_Brief_. Give the number of lines in the data that hold the word "Dowling", and nothing else.
═══ Information supplied ═══
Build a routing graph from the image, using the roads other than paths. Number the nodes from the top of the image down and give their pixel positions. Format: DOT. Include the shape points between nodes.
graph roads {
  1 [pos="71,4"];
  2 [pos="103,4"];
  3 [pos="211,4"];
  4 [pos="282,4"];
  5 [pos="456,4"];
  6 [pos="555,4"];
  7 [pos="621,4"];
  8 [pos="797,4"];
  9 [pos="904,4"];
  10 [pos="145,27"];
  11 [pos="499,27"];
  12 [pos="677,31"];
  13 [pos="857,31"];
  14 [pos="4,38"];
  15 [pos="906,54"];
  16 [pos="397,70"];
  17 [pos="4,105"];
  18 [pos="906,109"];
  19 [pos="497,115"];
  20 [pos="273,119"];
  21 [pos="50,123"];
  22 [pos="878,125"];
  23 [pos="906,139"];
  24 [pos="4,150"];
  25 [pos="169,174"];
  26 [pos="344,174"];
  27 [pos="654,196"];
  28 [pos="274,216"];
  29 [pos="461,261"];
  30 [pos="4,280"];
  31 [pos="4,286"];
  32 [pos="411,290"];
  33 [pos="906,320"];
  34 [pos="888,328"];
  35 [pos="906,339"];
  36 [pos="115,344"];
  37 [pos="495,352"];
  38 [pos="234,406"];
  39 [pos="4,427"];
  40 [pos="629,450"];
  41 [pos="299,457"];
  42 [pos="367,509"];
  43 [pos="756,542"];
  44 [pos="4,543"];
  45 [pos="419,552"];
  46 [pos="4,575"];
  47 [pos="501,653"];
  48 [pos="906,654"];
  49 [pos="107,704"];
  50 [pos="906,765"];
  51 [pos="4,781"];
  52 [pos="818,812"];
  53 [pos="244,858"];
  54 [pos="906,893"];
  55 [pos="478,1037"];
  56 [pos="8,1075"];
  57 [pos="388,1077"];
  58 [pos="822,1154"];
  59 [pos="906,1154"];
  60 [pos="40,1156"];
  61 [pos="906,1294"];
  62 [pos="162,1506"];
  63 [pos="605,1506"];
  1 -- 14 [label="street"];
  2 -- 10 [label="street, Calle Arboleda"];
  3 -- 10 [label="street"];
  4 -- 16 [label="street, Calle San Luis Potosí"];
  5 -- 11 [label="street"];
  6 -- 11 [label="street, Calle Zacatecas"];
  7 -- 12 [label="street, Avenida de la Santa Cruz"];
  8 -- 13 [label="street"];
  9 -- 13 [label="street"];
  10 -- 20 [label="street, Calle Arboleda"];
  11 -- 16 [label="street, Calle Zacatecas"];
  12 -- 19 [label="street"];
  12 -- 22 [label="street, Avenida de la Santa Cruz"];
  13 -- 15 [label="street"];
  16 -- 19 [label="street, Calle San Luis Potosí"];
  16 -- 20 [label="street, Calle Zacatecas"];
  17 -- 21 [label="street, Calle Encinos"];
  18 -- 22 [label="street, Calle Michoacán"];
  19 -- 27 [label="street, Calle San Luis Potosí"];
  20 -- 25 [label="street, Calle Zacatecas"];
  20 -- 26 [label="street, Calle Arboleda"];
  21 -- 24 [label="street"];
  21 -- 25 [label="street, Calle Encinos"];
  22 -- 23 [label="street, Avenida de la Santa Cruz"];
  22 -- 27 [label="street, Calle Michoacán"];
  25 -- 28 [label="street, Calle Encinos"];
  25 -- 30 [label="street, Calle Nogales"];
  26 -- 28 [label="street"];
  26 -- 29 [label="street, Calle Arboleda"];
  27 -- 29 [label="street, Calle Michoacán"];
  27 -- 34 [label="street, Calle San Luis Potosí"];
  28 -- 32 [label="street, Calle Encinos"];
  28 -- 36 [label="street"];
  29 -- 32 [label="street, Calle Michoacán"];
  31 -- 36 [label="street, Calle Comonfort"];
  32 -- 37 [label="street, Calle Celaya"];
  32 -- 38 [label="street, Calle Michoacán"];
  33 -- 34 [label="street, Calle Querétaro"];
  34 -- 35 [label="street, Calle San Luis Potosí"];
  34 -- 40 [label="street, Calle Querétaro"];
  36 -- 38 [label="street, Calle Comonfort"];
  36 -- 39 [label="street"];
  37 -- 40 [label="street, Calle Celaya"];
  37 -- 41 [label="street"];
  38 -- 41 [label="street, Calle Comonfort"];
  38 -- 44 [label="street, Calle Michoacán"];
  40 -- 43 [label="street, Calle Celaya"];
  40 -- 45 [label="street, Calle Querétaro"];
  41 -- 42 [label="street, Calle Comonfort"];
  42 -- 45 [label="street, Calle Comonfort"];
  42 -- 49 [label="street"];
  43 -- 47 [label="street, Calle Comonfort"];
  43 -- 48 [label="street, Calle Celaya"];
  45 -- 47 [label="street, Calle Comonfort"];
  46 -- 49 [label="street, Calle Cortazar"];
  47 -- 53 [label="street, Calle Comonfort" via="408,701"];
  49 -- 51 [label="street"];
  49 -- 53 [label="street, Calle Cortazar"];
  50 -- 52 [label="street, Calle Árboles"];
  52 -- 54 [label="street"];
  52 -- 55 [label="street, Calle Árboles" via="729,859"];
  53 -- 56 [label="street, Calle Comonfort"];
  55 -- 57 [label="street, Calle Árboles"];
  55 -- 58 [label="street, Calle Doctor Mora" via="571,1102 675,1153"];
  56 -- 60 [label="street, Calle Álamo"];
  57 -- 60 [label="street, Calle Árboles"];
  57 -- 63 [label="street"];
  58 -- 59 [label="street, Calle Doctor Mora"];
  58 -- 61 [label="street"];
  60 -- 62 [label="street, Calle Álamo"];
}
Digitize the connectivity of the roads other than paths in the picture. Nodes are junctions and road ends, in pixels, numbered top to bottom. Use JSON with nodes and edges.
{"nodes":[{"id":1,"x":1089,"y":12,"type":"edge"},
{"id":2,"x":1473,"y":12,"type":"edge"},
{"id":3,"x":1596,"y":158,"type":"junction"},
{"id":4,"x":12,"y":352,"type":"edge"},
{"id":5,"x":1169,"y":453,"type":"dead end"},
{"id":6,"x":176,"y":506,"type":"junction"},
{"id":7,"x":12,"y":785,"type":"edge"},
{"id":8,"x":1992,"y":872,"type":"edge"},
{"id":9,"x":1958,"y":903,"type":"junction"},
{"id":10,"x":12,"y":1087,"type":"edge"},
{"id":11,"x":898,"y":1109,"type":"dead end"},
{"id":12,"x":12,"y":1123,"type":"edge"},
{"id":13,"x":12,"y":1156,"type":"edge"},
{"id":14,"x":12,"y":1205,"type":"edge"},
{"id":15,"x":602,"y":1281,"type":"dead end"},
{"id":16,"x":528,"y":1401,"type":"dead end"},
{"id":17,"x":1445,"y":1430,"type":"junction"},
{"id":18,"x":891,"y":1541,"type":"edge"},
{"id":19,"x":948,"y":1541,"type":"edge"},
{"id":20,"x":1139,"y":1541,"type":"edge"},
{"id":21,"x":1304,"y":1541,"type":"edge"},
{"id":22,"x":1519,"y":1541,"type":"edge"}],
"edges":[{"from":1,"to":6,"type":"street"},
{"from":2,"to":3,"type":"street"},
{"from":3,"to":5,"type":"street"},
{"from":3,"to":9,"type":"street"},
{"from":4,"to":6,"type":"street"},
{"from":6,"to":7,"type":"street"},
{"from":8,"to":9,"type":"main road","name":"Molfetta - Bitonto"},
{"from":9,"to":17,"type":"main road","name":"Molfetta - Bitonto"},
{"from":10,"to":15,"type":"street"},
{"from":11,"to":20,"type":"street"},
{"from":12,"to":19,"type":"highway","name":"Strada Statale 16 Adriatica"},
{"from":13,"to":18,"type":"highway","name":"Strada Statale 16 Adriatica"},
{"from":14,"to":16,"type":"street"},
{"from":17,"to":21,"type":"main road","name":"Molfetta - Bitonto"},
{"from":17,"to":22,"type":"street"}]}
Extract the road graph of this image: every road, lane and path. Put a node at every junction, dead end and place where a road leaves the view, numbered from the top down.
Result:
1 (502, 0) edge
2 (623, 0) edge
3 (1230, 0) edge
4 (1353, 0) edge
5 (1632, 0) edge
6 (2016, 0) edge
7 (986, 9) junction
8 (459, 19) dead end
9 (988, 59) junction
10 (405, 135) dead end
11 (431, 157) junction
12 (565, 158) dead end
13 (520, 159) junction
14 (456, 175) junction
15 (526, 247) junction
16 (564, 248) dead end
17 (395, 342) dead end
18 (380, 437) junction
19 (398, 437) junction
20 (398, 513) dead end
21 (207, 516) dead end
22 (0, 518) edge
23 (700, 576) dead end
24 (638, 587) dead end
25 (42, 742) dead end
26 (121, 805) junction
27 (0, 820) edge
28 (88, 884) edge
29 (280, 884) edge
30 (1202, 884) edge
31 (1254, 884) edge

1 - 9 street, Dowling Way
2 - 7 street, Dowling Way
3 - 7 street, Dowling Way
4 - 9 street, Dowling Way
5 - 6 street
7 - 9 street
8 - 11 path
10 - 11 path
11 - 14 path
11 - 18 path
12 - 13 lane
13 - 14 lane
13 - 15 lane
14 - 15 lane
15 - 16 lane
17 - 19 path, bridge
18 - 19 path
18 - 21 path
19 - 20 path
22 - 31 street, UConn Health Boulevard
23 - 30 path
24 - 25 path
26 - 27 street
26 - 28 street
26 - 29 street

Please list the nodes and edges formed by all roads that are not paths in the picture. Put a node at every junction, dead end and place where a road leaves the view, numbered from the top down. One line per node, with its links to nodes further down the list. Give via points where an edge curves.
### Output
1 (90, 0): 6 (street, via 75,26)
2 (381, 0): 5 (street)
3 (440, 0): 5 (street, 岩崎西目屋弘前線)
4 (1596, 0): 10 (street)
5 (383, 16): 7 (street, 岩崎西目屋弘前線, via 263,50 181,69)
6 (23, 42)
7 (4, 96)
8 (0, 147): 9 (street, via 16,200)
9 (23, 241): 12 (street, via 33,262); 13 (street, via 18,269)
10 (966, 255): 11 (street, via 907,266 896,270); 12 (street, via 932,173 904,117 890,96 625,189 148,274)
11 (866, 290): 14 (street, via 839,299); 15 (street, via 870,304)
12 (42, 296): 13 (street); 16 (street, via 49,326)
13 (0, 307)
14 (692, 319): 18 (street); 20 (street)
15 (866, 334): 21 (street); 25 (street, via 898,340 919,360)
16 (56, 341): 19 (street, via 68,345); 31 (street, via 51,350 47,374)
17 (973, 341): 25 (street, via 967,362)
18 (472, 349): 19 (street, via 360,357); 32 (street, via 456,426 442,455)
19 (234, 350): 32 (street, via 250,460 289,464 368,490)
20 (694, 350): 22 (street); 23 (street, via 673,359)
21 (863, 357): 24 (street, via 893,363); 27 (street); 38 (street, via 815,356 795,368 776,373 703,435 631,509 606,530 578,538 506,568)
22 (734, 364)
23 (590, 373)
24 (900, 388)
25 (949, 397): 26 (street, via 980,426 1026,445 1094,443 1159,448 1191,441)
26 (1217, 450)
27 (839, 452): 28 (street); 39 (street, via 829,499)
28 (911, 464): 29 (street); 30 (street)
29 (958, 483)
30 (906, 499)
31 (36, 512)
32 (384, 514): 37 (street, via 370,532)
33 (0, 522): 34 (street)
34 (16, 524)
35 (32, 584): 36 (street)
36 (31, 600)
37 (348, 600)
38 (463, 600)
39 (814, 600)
═══
_Response to the task_. 4